---------- Raw data
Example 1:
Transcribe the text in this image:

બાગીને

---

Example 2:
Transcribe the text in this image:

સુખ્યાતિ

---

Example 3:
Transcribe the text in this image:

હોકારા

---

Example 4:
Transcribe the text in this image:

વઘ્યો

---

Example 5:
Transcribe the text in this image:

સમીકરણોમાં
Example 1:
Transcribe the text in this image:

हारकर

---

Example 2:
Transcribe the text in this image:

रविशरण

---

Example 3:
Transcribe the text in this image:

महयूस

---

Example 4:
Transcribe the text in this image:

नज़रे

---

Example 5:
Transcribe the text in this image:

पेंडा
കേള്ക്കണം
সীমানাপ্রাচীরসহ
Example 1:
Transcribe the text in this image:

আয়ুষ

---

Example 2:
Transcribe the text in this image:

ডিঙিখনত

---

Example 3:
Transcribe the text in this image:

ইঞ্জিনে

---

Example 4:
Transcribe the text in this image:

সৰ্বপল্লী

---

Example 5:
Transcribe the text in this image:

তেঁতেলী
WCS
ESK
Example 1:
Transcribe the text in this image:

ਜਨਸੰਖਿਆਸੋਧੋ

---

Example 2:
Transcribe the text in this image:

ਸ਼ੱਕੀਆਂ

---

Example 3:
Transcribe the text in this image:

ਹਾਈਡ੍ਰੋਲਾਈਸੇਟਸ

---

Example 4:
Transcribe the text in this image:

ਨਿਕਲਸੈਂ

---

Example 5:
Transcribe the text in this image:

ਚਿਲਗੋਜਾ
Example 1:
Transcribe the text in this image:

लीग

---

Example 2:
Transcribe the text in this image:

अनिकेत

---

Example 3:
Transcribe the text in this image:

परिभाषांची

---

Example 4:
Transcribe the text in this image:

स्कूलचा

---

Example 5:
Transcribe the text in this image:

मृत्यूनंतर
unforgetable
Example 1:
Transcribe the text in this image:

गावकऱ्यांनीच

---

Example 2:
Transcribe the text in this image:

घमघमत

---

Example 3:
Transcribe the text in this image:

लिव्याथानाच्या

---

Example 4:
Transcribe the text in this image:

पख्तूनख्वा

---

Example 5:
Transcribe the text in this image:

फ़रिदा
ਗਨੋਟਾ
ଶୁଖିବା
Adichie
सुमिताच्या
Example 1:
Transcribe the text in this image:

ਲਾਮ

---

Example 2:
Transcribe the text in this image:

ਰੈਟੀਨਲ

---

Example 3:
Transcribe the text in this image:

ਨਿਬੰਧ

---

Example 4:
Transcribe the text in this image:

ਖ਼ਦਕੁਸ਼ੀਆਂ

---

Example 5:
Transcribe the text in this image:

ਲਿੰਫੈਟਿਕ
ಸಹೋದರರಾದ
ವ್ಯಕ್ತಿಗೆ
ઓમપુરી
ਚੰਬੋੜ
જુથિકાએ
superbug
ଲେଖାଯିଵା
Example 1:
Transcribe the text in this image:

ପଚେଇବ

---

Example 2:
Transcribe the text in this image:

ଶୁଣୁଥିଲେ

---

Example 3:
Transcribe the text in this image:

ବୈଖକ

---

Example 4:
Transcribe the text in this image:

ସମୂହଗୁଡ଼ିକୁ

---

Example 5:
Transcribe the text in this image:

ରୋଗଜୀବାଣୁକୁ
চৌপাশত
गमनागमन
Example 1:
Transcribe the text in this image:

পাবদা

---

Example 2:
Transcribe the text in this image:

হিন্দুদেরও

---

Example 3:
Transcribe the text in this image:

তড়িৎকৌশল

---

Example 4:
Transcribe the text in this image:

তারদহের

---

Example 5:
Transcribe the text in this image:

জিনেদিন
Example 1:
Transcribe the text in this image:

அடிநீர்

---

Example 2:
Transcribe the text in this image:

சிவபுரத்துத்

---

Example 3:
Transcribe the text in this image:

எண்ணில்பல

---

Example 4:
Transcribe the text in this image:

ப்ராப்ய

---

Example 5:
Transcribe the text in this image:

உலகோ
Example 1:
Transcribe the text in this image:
--------------------
- What you have to do -
The response should consist of every record, written out exactly as given.

- Finished exercise -
Example 1:
Transcribe the text in this image:

બાગીને

---

Example 2:
Transcribe the text in this image:

સુખ્યાતિ

---

Example 3:
Transcribe the text in this image:

હોકારા

---

Example 4:
Transcribe the text in this image:

વઘ્યો

---

Example 5:
Transcribe the text in this image:

સમીકરણોમાં
Example 1:
Transcribe the text in this image:

हारकर

---

Example 2:
Transcribe the text in this image:

रविशरण

---

Example 3:
Transcribe the text in this image:

महयूस

---

Example 4:
Transcribe the text in this image:

नज़रे

---

Example 5:
Transcribe the text in this image:

पेंडा
കേള്ക്കണം
সীমানাপ্রাচীরসহ
Example 1:
Transcribe the text in this image:

আয়ুষ

---

Example 2:
Transcribe the text in this image:

ডিঙিখনত

---

Example 3:
Transcribe the text in this image:

ইঞ্জিনে

---

Example 4:
Transcribe the text in this image:

সৰ্বপল্লী

---

Example 5:
Transcribe the text in this image:

তেঁতেলী
WCS
ESK
Example 1:
Transcribe the text in this image:

ਜਨਸੰਖਿਆਸੋਧੋ

---

Example 2:
Transcribe the text in this image:

ਸ਼ੱਕੀਆਂ

---

Example 3:
Transcribe the text in this image:

ਹਾਈਡ੍ਰੋਲਾਈਸੇਟਸ

---

Example 4:
Transcribe the text in this image:

ਨਿਕਲਸੈਂ

---

Example 5:
Transcribe the text in this image:

ਚਿਲਗੋਜਾ
Example 1:
Transcribe the text in this image:

लीग

---

Example 2:
Transcribe the text in this image:

अनिकेत

---

Example 3:
Transcribe the text in this image:

परिभाषांची

---

Example 4:
Transcribe the text in this image:

स्कूलचा

---

Example 5:
Transcribe the text in this image:

मृत्यूनंतर
unforgetable
Example 1:
Transcribe the text in this image:

गावकऱ्यांनीच

---

Example 2:
Transcribe the text in this image:

घमघमत

---

Example 3:
Transcribe the text in this image:

लिव्याथानाच्या

---

Example 4:
Transcribe the text in this image:

पख्तूनख्वा

---

Example 5:
Transcribe the text in this image:

फ़रिदा
ਗਨੋਟਾ
ଶୁଖିବା
Adichie
सुमिताच्या
Example 1:
Transcribe the text in this image:

ਲਾਮ

---

Example 2:
Transcribe the text in this image:

ਰੈਟੀਨਲ

---

Example 3:
Transcribe the text in this image:

ਨਿਬੰਧ

---

Example 4:
Transcribe the text in this image:

ਖ਼ਦਕੁਸ਼ੀਆਂ

---

Example 5:
Transcribe the text in this image:

ਲਿੰਫੈਟਿਕ
ಸಹೋದರರಾದ
ವ್ಯಕ್ತಿಗೆ
ઓમપુરી
ਚੰਬੋੜ
જુથિકાએ
superbug
ଲେଖାଯିଵା
Example 1:
Transcribe the text in this image:

ପଚେଇବ

---

Example 2:
Transcribe the text in this image:

ଶୁଣୁଥିଲେ

---

Example 3:
Transcribe the text in this image:

ବୈଖକ

---

Example 4:
Transcribe the text in this image:

ସମୂହଗୁଡ଼ିକୁ

---

Example 5:
Transcribe the text in this image:

ରୋଗଜୀବାଣୁକୁ
চৌপাশত
गमनागमन
Example 1:
Transcribe the text in this image:

পাবদা

---

Example 2:
Transcribe the text in this image:

হিন্দুদেরও

---

Example 3:
Transcribe the text in this image:

তড়িৎকৌশল

---

Example 4:
Transcribe the text in this image:

তারদহের

---

Example 5:
Transcribe the text in this image:

জিনেদিন
Example 1:
Transcribe the text in this image:

அடிநீர்

---

Example 2:
Transcribe the text in this image:

சிவபுரத்துத்

---

Example 3:
Transcribe the text in this image:

எண்ணில்பல

---

Example 4:
Transcribe the text in this image:

ப்ராப்ய

---

Example 5:
Transcribe the text in this image:

உலகோ
Example 1:
Transcribe the text in this image:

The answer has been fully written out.